The finance teams succeeding with AI in production are running it inside systems built for financial controls from the start: records that can't be edited after the fact, logic that's version-controlled and change-managed, outputs that can be reproduced and reviewed against a preserved evidence chain.

These are the same architectural principles finance already expects from every other system tied to financial reporting.

Auditors aren't asking finance teams to abandon AI in the close. They're asking the same questions they ask of any system that touches the financial statements:

  • Show me what the system did.
  • Show me the system didn't change underneath you.
  • Show me a human reviewed the right thing at the right time, and prove the record of that review is what it claims to be.

The teams that will get through their first AI-aware audit cleanly are the ones that recognize, before the auditor arrives, that the gap wasn't a missing feature.

It was the architecture underneath the AI itself.

Key Takeaways:

  • Audit-day failure for DIY AI doesn't look like a wrong number. It looks like a valid number, but its evidence can't be authenticated. That distinction is what determines whether a control passes or fails a test under PCAOB AS 2201.
  • The two questions that decide (“Show me what the AI saw,” and “Is this the same AI that ran last quarter?”) are architectural questions, not documentation questions. No review checklist, no screenshot policy, no IT handoff closes the gap.
  • The re-validation cost is permanent and recurring. It runs on every model update, every process change, every close cycle the AI touches. That line item never appears in the original business case for building the AI in-house. It appears in the audit fee.

Footnotes

1 Committee of Sponsoring Organizations of the Treadway Commission (COSO), "Achieving Effective Internal Control Over Generative AI," February 23, 2026. https://www.coso.org/generative-ai. Referenced directionally; framework content not reproduced.

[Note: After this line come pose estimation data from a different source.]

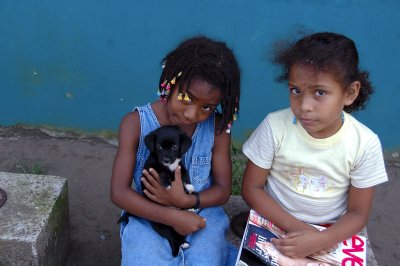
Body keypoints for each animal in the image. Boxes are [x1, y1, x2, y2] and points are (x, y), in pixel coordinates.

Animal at [143, 125, 195, 256]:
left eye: (174, 147)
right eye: (159, 147)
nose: (166, 160)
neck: (170, 166)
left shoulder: (180, 166)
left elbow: (185, 172)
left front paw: (189, 185)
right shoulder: (152, 167)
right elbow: (162, 171)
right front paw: (166, 184)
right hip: (162, 225)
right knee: (171, 236)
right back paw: (181, 244)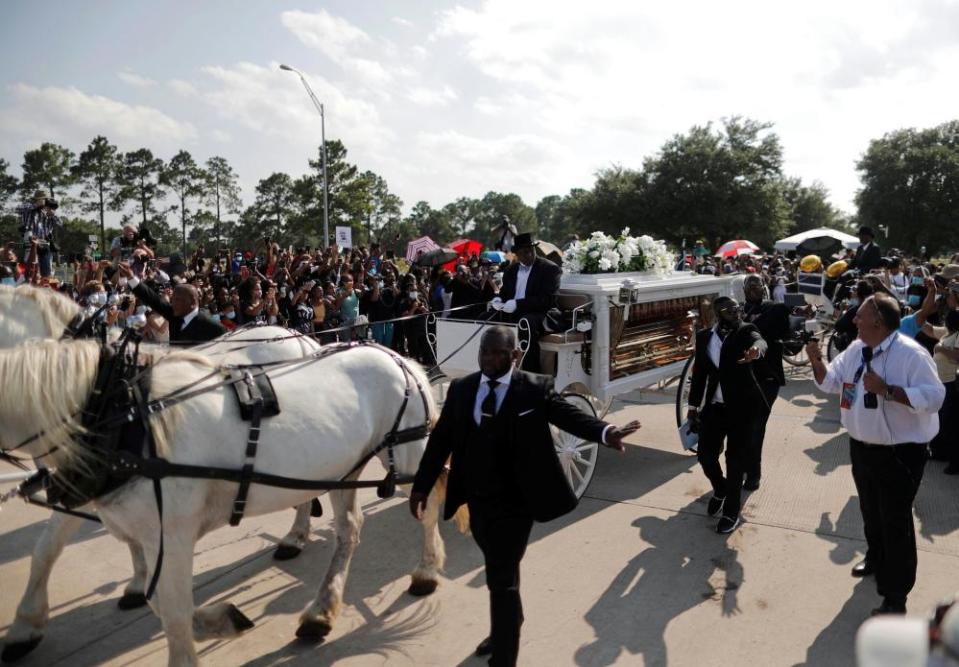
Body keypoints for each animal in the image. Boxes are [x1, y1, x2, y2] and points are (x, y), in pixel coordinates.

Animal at [0, 286, 458, 664]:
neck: (120, 410)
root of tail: (400, 358)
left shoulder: (171, 533)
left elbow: (170, 610)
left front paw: (25, 624)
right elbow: (151, 593)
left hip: (410, 452)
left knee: (428, 497)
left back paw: (425, 571)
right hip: (343, 469)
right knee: (349, 529)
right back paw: (319, 609)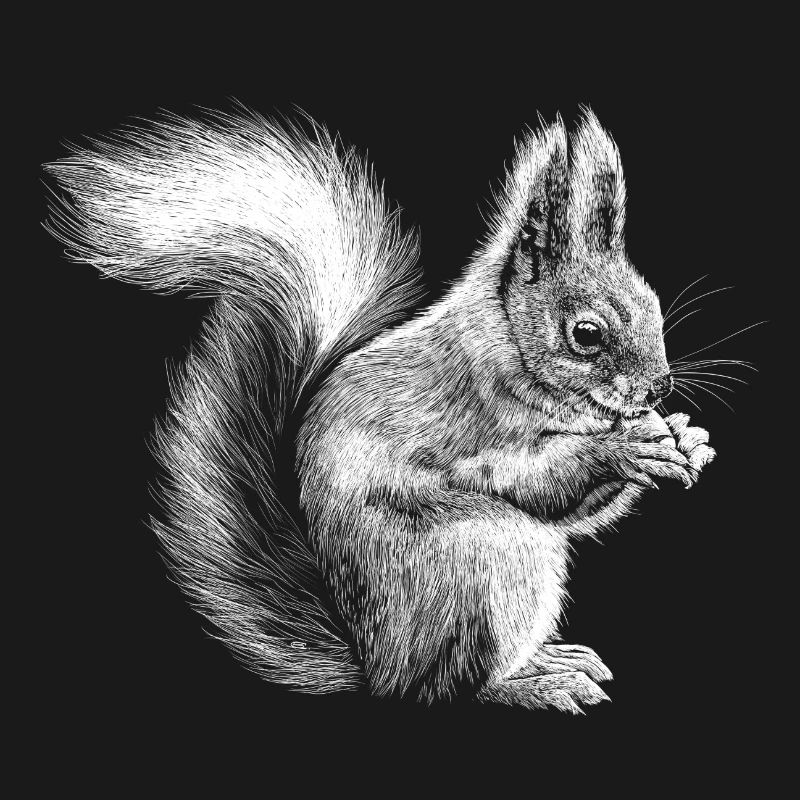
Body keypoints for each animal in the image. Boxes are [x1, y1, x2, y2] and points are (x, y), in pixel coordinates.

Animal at [44, 107, 716, 713]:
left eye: (653, 305)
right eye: (586, 334)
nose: (658, 389)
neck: (507, 345)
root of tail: (375, 664)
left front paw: (687, 437)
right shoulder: (478, 430)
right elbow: (536, 482)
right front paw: (625, 446)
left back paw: (552, 659)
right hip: (485, 560)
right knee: (448, 687)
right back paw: (535, 684)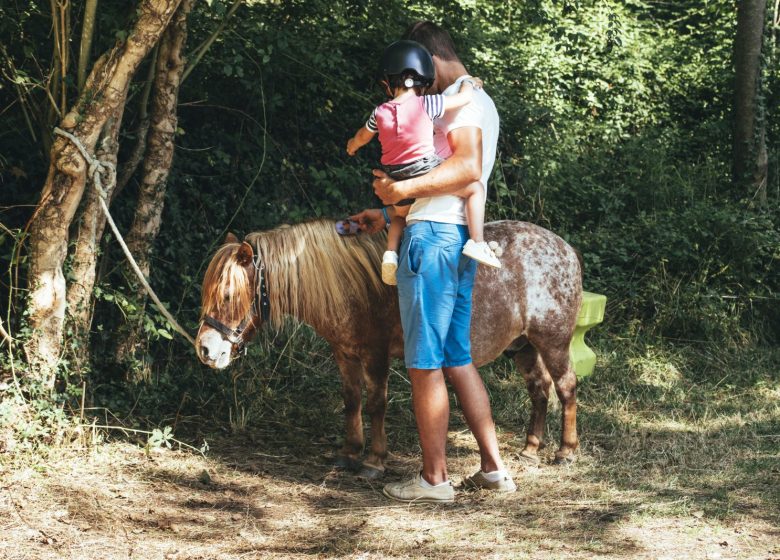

2 Public Company Accounting Oversight Board, AS 2201: "An Audit of Internal Control Over Financial Reporting That Is Integrated with An Audit of Financial Statements," Appendix A, paragraph .A7. https://pcaobus.org/oversight/standards/auditing-standards/details/AS2201. A material weakness is a deficiency, or a combination of deficiencies, in internal control over financial reporting, such that there is a reasonable possibility that a material misstatement of the company's annual or interim financial statements will not be prevented or detected on a timely basis.

3 For a fuller treatment of the cost dynamics behind DIY AI in the close, see "The Build Tax: Why DIY AI in Accounting Costs More Than You Think" and "The Build Tax, Quantified" — both at floqast.com/blog.